● **WORK TO COMPLETE**
Give every entry below again, exactly as written, and skip the images.

(MATERIAL TO PROCESS Opens)

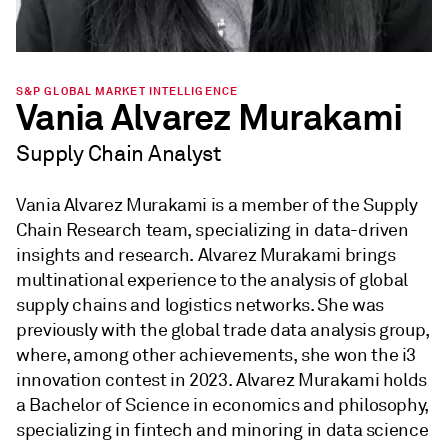
S&P GLOBAL MARKET INTELLIGENCE
Vania Alvarez Murakami
Supply Chain Analyst
Vania Alvarez Murakami is a member of the Supply
Chain Research team, specializing in data-driven
insights and research. Alvarez Murakami brings
multinational experience to the analysis of global
supply chains and logistics networks. She was
previously with the global trade data analysis group,
where, among other achievements, she won the i3
innovation contest in 2023. Alvarez Murakami holds
a Bachelor of Science in economics and philosophy,
specializing in fintech and minoring in data science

(MATERIAL TO PROCESS Closes)

● **TASK SOLUTION**
S&P GLOBAL MARKET INTELLIGENCE
Vania Alvarez Murakami
Supply Chain Analyst
Vania Alvarez Murakami is a member of the Supply
Chain Research team, specializing in data-driven
insights and research. Alvarez Murakami brings
multinational experience to the analysis of global
supply chains and logistics networks. She was
previously with the global trade data analysis group,
where, among other achievements, she won the i3
innovation contest in 2023. Alvarez Murakami holds
a Bachelor of Science in economics and philosophy,
specializing in fintech and minoring in data science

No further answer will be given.